City Attorney Jan Goldsmith declared the decision an important victory for San Diego taxpayers, who were on the hook for several millions in street improvements that the project’s environmental impact report said were necessary to mitigate project impacts. The City had previously won this case before an appellate court, but the CSU Board appealed. Deputy City Attorney Christine M. Leone argued the case before the Supreme Court in May.
City of San Diego v Board of Trustees of the California State University (copy attached) was closely watched throughout the state, and especially by other college cities – including Bakersfield, Fresno, Long Beach, Monterey Bay and San Francisco – where the CSU system was similarly trying to stick cities with the bill for street projects identified as necessary mitigation in the projects’ environmental impact reports.
The EIR for the San Diego State University expansion identified 15 intersections, eight street segments, four freeway segments and one freeway ramp meter that would be significantly impacted by the project. It calculated the project’s “fair-share contribution” of the needed improvements at $15 million, but took no responsibility for those costs, effectively leaving them with the City and Caltrans.

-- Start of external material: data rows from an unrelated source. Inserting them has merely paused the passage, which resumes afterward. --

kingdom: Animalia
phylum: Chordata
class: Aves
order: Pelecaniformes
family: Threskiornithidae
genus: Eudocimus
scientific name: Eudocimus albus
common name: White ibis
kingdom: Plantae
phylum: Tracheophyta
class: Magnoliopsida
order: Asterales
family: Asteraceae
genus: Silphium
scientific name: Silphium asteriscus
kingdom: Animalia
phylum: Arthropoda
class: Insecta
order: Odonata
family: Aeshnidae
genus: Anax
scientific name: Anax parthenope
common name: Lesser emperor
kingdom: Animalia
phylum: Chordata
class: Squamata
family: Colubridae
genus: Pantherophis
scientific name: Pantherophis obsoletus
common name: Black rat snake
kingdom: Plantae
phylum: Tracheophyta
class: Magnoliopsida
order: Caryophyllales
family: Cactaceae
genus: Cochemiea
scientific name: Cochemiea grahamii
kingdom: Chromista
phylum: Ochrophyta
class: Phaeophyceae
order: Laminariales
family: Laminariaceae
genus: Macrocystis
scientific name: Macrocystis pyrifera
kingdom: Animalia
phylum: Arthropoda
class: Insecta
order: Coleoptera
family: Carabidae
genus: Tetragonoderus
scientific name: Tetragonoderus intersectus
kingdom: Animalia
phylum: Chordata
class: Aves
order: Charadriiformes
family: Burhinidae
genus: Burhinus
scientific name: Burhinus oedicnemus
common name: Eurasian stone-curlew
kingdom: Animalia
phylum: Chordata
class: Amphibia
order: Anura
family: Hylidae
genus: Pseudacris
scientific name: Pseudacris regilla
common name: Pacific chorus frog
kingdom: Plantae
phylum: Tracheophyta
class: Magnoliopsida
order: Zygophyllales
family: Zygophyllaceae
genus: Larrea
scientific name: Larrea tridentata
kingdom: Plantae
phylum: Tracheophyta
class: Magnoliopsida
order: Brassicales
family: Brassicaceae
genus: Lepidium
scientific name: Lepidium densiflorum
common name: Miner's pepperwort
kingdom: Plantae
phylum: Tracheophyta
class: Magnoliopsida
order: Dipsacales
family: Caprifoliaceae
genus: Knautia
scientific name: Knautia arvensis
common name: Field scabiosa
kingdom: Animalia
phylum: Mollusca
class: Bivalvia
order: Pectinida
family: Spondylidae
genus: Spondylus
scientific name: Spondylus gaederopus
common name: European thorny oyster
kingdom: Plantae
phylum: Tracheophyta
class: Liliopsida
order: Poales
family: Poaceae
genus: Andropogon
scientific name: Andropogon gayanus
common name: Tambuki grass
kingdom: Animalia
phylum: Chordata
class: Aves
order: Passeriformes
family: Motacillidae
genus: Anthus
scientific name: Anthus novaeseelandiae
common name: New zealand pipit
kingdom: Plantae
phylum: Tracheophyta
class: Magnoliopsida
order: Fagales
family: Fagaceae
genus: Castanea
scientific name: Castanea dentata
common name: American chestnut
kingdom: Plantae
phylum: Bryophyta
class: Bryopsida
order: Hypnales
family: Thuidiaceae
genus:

The CSU Board of Trustees contended it did not have to pay for the mitigation projects because the Legislature had not allocated funds specifically for that purpose. San Diego argued that the California Environmental Quality Act includes no such exemption, and noted that numerous potential funding sources already exist and are identified in the project’s budget.
The Supreme Court ordered the Board to vacate its certification of the EIR and to proceed with a new document that will discuss all potential funding sources and provide a compelling argument if any of them cannot be used for project mitigation.
“This is an important decision which treats the CSU system like any other developer. It must come to the table and negotiate its fair share in a way that protects the environment and protects the city’s taxpayers,” Goldsmith said. “I am proud that our City Attorney’s Office took the lead on this important legal issue, which has great significance in cities throughout our state.”
In an amicus brief, the League of California Cities and the California State Association of Counties asserted that if the CSU Board’s position was upheld it would “undermine the missions of cities and counties, which provide critical local public services – a patently unfair result.”